───── Entries supplied

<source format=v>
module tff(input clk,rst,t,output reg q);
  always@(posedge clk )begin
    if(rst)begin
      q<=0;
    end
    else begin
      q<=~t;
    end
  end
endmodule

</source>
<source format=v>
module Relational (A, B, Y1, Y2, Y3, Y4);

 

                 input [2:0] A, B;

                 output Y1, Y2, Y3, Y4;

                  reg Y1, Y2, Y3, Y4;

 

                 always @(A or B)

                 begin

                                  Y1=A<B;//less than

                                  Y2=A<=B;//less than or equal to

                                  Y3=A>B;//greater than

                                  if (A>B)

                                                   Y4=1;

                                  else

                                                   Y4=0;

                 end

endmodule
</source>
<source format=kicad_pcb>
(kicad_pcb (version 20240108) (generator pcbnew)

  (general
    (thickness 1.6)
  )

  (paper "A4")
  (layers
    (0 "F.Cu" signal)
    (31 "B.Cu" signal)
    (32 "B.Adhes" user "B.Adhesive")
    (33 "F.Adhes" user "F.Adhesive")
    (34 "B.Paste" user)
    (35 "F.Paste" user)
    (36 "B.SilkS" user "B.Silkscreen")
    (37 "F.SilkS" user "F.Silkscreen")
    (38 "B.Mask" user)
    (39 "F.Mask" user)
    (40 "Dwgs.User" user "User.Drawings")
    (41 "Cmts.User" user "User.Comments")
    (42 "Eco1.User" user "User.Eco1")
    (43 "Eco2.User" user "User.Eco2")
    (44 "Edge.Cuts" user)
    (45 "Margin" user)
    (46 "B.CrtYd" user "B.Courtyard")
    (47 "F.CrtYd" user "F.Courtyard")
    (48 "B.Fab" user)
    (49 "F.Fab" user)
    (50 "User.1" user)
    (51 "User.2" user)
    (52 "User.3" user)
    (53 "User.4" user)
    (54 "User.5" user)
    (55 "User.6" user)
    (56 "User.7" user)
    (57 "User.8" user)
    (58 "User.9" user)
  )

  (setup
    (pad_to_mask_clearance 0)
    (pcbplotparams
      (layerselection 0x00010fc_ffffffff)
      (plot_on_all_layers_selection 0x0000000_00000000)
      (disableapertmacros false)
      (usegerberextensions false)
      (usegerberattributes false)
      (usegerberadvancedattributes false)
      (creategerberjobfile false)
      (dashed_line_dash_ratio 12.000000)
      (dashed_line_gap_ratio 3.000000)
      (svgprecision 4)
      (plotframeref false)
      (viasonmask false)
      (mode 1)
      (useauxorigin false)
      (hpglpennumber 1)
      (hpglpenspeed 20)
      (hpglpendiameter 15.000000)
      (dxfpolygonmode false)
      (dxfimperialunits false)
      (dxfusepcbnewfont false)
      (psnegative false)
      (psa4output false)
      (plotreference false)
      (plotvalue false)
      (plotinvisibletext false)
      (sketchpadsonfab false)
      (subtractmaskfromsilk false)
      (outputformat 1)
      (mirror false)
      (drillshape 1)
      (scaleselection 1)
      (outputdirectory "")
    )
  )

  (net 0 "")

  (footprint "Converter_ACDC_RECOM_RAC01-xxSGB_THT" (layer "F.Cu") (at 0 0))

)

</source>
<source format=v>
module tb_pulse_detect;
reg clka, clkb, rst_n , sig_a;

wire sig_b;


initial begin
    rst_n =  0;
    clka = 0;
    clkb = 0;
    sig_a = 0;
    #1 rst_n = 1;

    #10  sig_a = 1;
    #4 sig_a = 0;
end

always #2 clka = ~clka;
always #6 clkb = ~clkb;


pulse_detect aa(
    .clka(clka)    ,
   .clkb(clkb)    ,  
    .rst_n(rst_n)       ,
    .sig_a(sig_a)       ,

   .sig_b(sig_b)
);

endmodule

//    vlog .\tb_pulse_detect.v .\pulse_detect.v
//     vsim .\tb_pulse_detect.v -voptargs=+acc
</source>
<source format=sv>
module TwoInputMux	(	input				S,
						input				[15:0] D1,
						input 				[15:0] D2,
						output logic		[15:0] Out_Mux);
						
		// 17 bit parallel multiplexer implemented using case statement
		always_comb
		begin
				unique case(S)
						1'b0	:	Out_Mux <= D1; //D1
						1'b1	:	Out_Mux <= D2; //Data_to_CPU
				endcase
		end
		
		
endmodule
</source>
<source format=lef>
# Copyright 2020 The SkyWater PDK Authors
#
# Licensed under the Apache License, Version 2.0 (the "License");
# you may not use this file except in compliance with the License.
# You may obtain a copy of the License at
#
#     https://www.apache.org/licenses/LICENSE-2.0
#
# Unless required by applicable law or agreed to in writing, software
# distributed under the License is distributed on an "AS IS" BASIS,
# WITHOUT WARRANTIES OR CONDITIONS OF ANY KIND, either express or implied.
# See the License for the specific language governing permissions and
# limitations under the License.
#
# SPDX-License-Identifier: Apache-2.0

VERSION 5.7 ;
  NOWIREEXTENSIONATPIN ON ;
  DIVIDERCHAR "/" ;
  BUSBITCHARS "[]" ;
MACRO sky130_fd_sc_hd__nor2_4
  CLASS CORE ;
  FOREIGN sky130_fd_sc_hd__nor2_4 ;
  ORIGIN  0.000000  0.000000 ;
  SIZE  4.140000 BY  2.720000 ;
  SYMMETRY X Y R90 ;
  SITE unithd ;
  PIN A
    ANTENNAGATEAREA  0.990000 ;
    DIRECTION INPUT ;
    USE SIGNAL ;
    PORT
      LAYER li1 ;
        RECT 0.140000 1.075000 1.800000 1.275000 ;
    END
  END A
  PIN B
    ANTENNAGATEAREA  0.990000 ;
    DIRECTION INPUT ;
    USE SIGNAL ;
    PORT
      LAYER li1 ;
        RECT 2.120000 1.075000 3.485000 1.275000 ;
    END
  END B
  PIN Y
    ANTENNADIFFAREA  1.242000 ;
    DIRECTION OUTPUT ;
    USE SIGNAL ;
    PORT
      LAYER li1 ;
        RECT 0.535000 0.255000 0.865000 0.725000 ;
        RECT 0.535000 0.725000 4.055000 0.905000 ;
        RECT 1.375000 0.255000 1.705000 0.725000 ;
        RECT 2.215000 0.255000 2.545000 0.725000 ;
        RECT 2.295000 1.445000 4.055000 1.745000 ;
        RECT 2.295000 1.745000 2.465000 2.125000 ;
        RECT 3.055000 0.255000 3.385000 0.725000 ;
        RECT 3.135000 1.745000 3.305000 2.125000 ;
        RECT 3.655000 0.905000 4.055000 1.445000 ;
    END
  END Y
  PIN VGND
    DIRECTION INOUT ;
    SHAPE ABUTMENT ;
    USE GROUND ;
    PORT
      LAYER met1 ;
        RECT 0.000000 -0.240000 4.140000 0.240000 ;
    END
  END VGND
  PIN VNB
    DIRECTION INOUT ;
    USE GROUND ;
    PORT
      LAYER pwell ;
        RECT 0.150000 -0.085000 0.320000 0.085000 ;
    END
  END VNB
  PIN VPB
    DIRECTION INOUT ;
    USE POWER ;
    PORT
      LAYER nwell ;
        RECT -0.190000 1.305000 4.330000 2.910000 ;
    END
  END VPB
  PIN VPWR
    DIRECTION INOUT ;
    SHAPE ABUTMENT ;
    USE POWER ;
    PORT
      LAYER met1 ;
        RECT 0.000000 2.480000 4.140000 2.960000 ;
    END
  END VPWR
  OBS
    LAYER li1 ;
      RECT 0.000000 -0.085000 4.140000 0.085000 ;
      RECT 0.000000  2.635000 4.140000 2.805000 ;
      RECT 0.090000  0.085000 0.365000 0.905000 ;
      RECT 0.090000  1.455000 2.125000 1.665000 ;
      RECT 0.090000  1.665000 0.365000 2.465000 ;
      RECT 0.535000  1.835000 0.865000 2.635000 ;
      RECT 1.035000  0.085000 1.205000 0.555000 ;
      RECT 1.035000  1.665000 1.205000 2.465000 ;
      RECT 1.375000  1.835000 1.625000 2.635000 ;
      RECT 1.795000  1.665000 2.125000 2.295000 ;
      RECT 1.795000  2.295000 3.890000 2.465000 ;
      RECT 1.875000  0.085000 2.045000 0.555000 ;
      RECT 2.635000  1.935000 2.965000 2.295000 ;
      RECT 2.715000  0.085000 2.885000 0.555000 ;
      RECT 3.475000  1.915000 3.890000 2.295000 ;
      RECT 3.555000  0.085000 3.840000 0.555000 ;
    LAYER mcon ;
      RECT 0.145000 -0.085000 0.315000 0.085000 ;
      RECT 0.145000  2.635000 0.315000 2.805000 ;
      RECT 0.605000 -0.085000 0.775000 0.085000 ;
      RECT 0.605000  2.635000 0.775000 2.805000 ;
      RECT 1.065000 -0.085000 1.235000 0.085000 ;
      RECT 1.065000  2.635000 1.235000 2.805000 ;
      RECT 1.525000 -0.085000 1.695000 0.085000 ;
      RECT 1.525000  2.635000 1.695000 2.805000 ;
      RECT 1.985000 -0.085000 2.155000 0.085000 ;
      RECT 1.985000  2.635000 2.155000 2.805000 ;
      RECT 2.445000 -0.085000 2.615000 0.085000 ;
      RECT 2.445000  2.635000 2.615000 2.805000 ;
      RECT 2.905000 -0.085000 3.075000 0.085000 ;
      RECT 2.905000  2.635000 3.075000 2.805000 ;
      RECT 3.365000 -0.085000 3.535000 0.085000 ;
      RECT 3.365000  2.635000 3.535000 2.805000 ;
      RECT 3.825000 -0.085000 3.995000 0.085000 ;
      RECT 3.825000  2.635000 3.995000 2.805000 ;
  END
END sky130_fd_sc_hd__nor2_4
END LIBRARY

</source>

──────────
───── Entries supplied

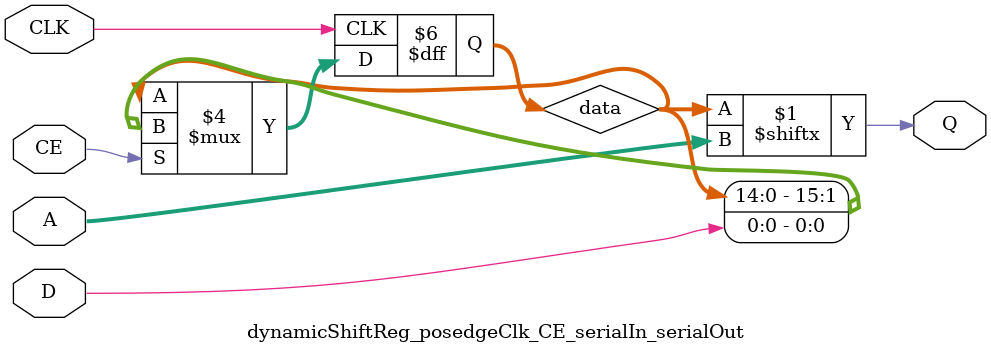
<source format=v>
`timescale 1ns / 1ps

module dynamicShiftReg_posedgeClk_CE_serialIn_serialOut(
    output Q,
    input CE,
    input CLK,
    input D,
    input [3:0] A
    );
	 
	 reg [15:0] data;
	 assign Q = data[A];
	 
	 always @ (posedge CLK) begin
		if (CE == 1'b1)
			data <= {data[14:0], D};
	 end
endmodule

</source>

──────────

→ Exercise brief: Output exactly the lines of the material above from the one containing "RECT 0.150000 -0.085000" up to and including the one containing "2.125000 2.295000 ;".

→ Answer to this task:
        RECT 0.150000 -0.085000 0.320000 0.085000 ;
    END
  END VNB
  PIN VPB
    DIRECTION INOUT ;
    USE POWER ;
    PORT
      LAYER nwell ;
        RECT -0.190000 1.305000 4.330000 2.910000 ;
    END
  END VPB
  PIN VPWR
    DIRECTION INOUT ;
    SHAPE ABUTMENT ;
    USE POWER ;
    PORT
      LAYER met1 ;
        RECT 0.000000 2.480000 4.140000 2.960000 ;
    END
  END VPWR
  OBS
    LAYER li1 ;
      RECT 0.000000 -0.085000 4.140000 0.085000 ;
      RECT 0.000000  2.635000 4.140000 2.805000 ;
      RECT 0.090000  0.085000 0.365000 0.905000 ;
      RECT 0.090000  1.455000 2.125000 1.665000 ;
      RECT 0.090000  1.665000 0.365000 2.465000 ;
      RECT 0.535000  1.835000 0.865000 2.635000 ;
      RECT 1.035000  0.085000 1.205000 0.555000 ;
      RECT 1.035000  1.665000 1.205000 2.465000 ;
      RECT 1.375000  1.835000 1.625000 2.635000 ;
      RECT 1.795000  1.665000 2.125000 2.295000 ;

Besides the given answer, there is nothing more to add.